Pro tip: for the best byrek, get it before 10am when it's freshest from the oven.
2. Tavë kosi (national dish)
What: lamb or mutton baked in a clay dish with rice, eggs and yogurt. Served with a slightly sour, custardy top.
Where: any traditional restaurant. Tirana's Mullixhiu, Berat's Antipatrea, Saranda's Dropulli.
Price: €6–12.
3. Qofte
What: small grilled meat patties (beef, lamb or mixed). Served with bread and a tomato-pepper salsa.
Where: every qebaptore (kebab shop). Best in Tirana on Pazari i Ri or Saranda's waterfront.
Price: €4–8 for a plate that fills you up.
4. Fërgesë
What: peppers, tomato, cottage cheese, sometimes liver, slow-cooked in a clay pot. Albanian comfort food.
Where: Tirana traditional restaurants. Antika in Tirana does the best version we've had.
Price: €5–8.
5. Riviera seafood
What: whatever was caught that morning — usually grilled fish (whole), octopus, mussels (midhje), prawns. Sold by weight.
Where: any beach taverna in Ksamil, Saranda, Himarë, Vlorë. Mussa in Ksamil and Lori's in Saranda are top picks.
Price: €1.50–3 per 100g for fish; €10–20 for a full plate.
6. Suxhuk
What: dry, spiced beef sausage. A breakfast staple.
Where: bakeries and breakfast joints. Often inside a byrek.
Price: €2–4.
7. Raki
What: grape brandy (rakia in the Balkans). 40–50% ABV. Served at room temperature in a small glass.
When: any time. Welcome drink, after-dinner digestif, sometimes breakfast in mountain villages.
Price: €1–2 per shot at restaurants. Free at guesthouses.
Etiquette: drink it in sips. Don't shoot it. Always say "gëzuar!" (cheers).
8. Tavë dheu
What: an iron-pot stew of liver, onions, peppers, herbs. Simple, hearty.
Where: traditional restaurants in Tirana, Berat.
Price: €4–7.
9. Speca me djathë
What: peppers stuffed with white cheese (similar to feta). Side dish or starter.
Where: every traditional restaurant.
Price: €3–5.
10. Mishavinë (mountain cheese)
What: a soft, slightly tangy cheese from the Albanian Alps (Theth, Valbona). Made from mixed sheep + goat milk.
Where: mountain villages or specialty cheese shops in Shkodër.
Price: €5–10 for 250g.
11. Tavë me arra (walnut tavë)
What: chicken or veal slow-cooked in a walnut and garlic sauce.
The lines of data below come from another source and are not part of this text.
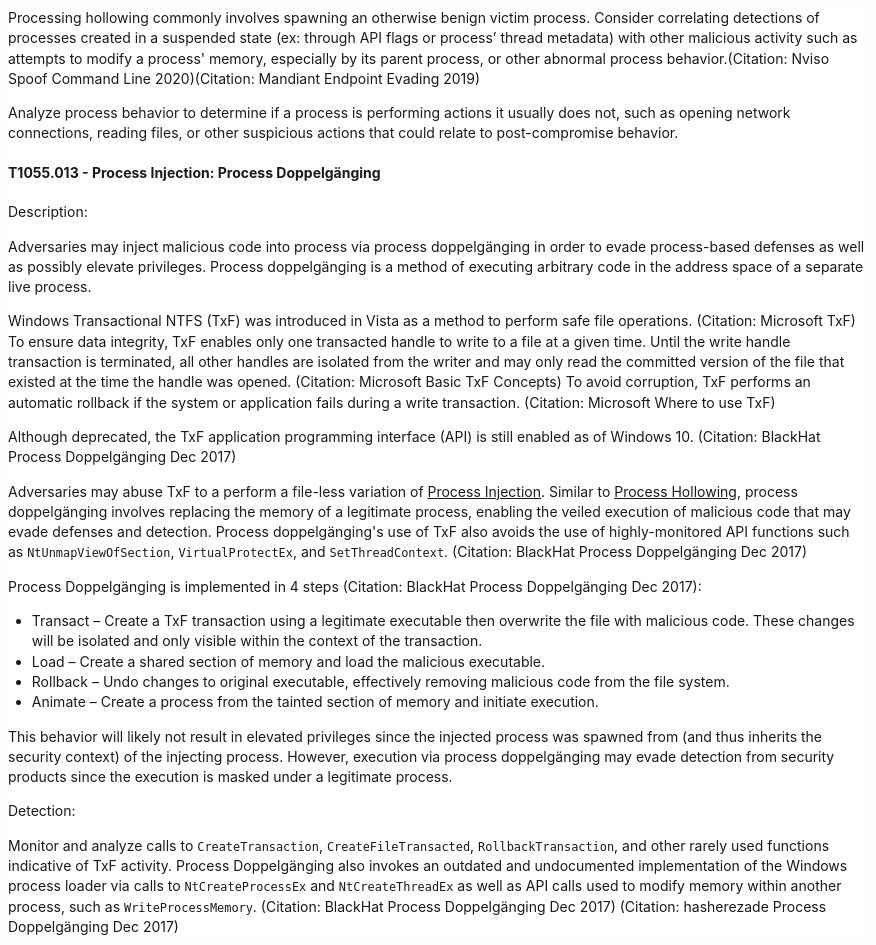Processing hollowing commonly involves spawning an otherwise benign victim process. Consider correlating detections of processes created in a suspended state (ex: through API flags or process’ thread metadata) with other malicious activity such as attempts to modify a process' memory, especially by its parent process, or other abnormal process behavior.(Citation: Nviso Spoof Command Line 2020)(Citation: Mandiant Endpoint Evading 2019)

Analyze process behavior to determine if a process is performing actions it usually does not, such as opening network connections, reading files, or other suspicious actions that could relate to post-compromise behavior.

#### T1055.013 - Process Injection: Process Doppelgänging

Description:

Adversaries may inject malicious code into process via process doppelgänging in order to evade process-based defenses as well as possibly elevate privileges. Process doppelgänging is a method of executing arbitrary code in the address space of a separate live process. 

Windows Transactional NTFS (TxF) was introduced in Vista as a method to perform safe file operations. (Citation: Microsoft TxF) To ensure data integrity, TxF enables only one transacted handle to write to a file at a given time. Until the write handle transaction is terminated, all other handles are isolated from the writer and may only read the committed version of the file that existed at the time the handle was opened. (Citation: Microsoft Basic TxF Concepts) To avoid corruption, TxF performs an automatic rollback if the system or application fails during a write transaction. (Citation: Microsoft Where to use TxF)

Although deprecated, the TxF application programming interface (API) is still enabled as of Windows 10. (Citation: BlackHat Process Doppelgänging Dec 2017)

Adversaries may abuse TxF to a perform a file-less variation of [Process Injection](https://attack.mitre.org/techniques/T1055). Similar to [Process Hollowing](https://attack.mitre.org/techniques/T1055/012), process doppelgänging involves replacing the memory of a legitimate process, enabling the veiled execution of malicious code that may evade defenses and detection. Process doppelgänging's use of TxF also avoids the use of highly-monitored API functions such as <code>NtUnmapViewOfSection</code>, <code>VirtualProtectEx</code>, and <code>SetThreadContext</code>. (Citation: BlackHat Process Doppelgänging Dec 2017)

Process Doppelgänging is implemented in 4 steps (Citation: BlackHat Process Doppelgänging Dec 2017):

* Transact – Create a TxF transaction using a legitimate executable then overwrite the file with malicious code. These changes will be isolated and only visible within the context of the transaction.
* Load – Create a shared section of memory and load the malicious executable.
* Rollback – Undo changes to original executable, effectively removing malicious code from the file system.
* Animate – Create a process from the tainted section of memory and initiate execution.

This behavior will likely not result in elevated privileges since the injected process was spawned from (and thus inherits the security context) of the injecting process. However, execution via process doppelgänging may evade detection from security products since the execution is masked under a legitimate process.

Detection:

Monitor and analyze calls to <code>CreateTransaction</code>, <code>CreateFileTransacted</code>, <code>RollbackTransaction</code>, and other rarely used functions indicative of TxF activity. Process Doppelgänging also invokes an outdated and undocumented implementation of the Windows process loader via calls to <code>NtCreateProcessEx</code> and <code>NtCreateThreadEx</code> as well as API calls used to modify memory within another process, such as <code>WriteProcessMemory</code>. (Citation: BlackHat Process Doppelgänging Dec 2017) (Citation: hasherezade Process Doppelgänging Dec 2017)
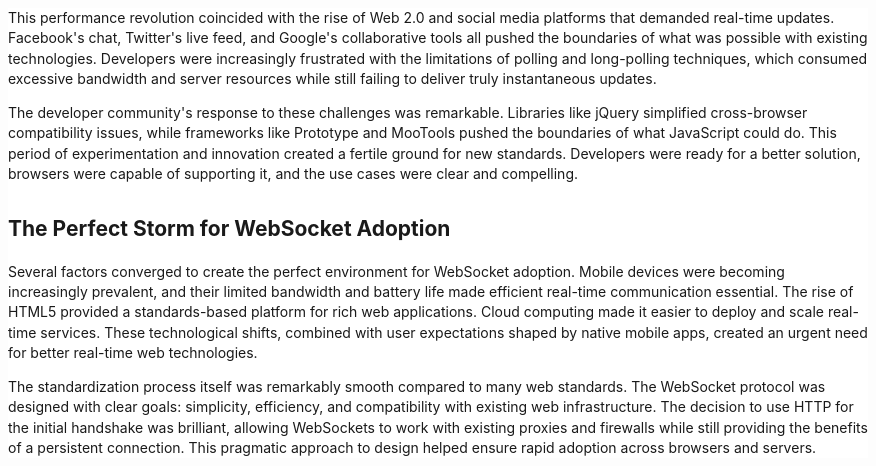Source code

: This performance revolution coincided with the rise of Web 2.0 and social media platforms that demanded real-time updates. Facebook's chat, Twitter's live feed, and Google's collaborative tools all pushed the boundaries of what was possible with existing technologies. Developers were increasingly frustrated with the limitations of polling and long-polling techniques, which consumed excessive bandwidth and server resources while still failing to deliver truly instantaneous updates.

The developer community's response to these challenges was remarkable. Libraries like jQuery simplified cross-browser compatibility issues, while frameworks like Prototype and MooTools pushed the boundaries of what JavaScript could do. This period of experimentation and innovation created a fertile ground for new standards. Developers were ready for a better solution, browsers were capable of supporting it, and the use cases were clear and compelling.

## The Perfect Storm for WebSocket Adoption

Several factors converged to create the perfect environment for WebSocket adoption. Mobile devices were becoming increasingly prevalent, and their limited bandwidth and battery life made efficient real-time communication essential. The rise of HTML5 provided a standards-based platform for rich web applications. Cloud computing made it easier to deploy and scale real-time services. These technological shifts, combined with user expectations shaped by native mobile apps, created an urgent need for better real-time web technologies.

The standardization process itself was remarkably smooth compared to many web standards. The WebSocket protocol was designed with clear goals: simplicity, efficiency, and compatibility with existing web infrastructure. The decision to use HTTP for the initial handshake was brilliant, allowing WebSockets to work with existing proxies and firewalls while still providing the benefits of a persistent connection. This pragmatic approach to design helped ensure rapid adoption across browsers and servers.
Permet specialty.
Where: Permet, Korçë, some Tirana traditional places.
Price: €6–10.
12. Kackavall i furrë
What: thick slice of yellow cheese baked until bubbly and crispy. Excellent with raki.
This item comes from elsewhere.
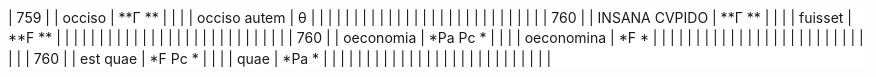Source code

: | 759 |  | occiso                                                                                                                                                                                                                                                                                                                                                           | **Γ **                 |                            |                                                                                                                                                                  |  | occiso autem                                                           | θ                     |                               |                                                                                                                                                                                                                                                                                                                                    |                                          |                    |                               |                        |                           |                   |               |  |                   |          |  |  |  |  |  |  |  |  |  |  |  |  |  |  |
| 760 |  | INSANA CVPIDO                                                                                                                                                                                                                                                                                                                                                    | **Γ **                 |                            |                                                                                                                                                                  |  | fuisset                                                                | **F **                |                               |                                                                                                                                                                                                                                                                                                                                    |                                          |                    |                               |                        |                           |                   |               |  |                   |          |  |  |  |  |  |  |  |  |  |  |  |  |  |  |
| 760 |  | oeconomia                                                                                                                                                                                                                                                                                                                                                        | *Pa Pc *               |                            |                                                                                                                                                                  |  | oeconomina                                                             | *F *                  |                               |                                                                                                                                                                                                                                                                                                                                    |                                          |                    |                               |                        |                           |                   |               |  |                   |          |  |  |  |  |  |  |  |  |  |  |  |  |  |  |
| 760 |  | est quae                                                                                                                                                                                                                                                                                                                                                         | *F Pc *                |                            |                                                                                                                                                                  |  | quae                                                                   | *Pa *                 |                               |                                                                                                                                                                                                                                                                                                                                    |                                          |                    |                               |                        |                           |                   |               |  |                   |          |  |  |  |  |  |  |  |  |  |  |  |  |  |  |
Where: any traditional restaurant.
Price: €4–6.
13. Trilece
What: a milk-soaked sponge cake (similar to tres leches). Shockingly good. Caramelised top.
Where: every cafe and bakery.
Price: €1.50–3 per slice.
14. Kos me hudhër
What: yogurt with garlic and dill. A side dish that goes with everything.
Where: traditional restaurants.
Price: free side or €1–2.
15. Albanian wine
What: surprisingly good. Red varietals like Kallmet (similar to Pinot Noir) and Vlosh (peppery red); whites from Shesh i Bardhë.
Where: Berat is wine country — visit Cobani Winery, Kantina Nurellari, Çobo Winery.
Price: €2–4 a glass; €15–25 a bottle in restaurants.
Where to eat in Tirana — by occasion
- First-time traditional: Mullixhiu (Lasgush Poradeci) — modern Albanian, fixed menu
- Cheap & local: Oda restaurant — old-school
- Date night: Salt — modern Mediterranean
- Group dinner: Era — vast menu, casual
- Best brunch: Komiteti
Where to eat — Riviera
- Ksamil: Mussa Beach (whole grilled fish)
- Saranda: Lori's, Dropulli (locals' spot)
- Himarë: Restorant Tradita Himarë
- Dhërmi: Taverna Bujar (Old Dhërmi village uphill)
Where to eat — Berat & Gjirokastër
- Berat: Mangalemi Restaurant, Antipatrea, Tradita
- Gjirokastër: Taverna Kuka, Kujtimi
Dietary needs
- Vegetarian: very accommodating. Byrek with cheese/spinach/pumpkin, fërgesë (without liver), all the salads, every cheese dish.
- Vegan: harder but possible — most cheese-based dishes are out. Stick to vegetable-based dishes, ask for "pa qumësht" (without dairy).
- Gluten-free: harder — bread is everywhere. Rice and meat are fine.
Wine tours
Berat is the wine capital. Most wineries offer tastings €15–25 with food pairings. Book ahead via Booking.com or directly.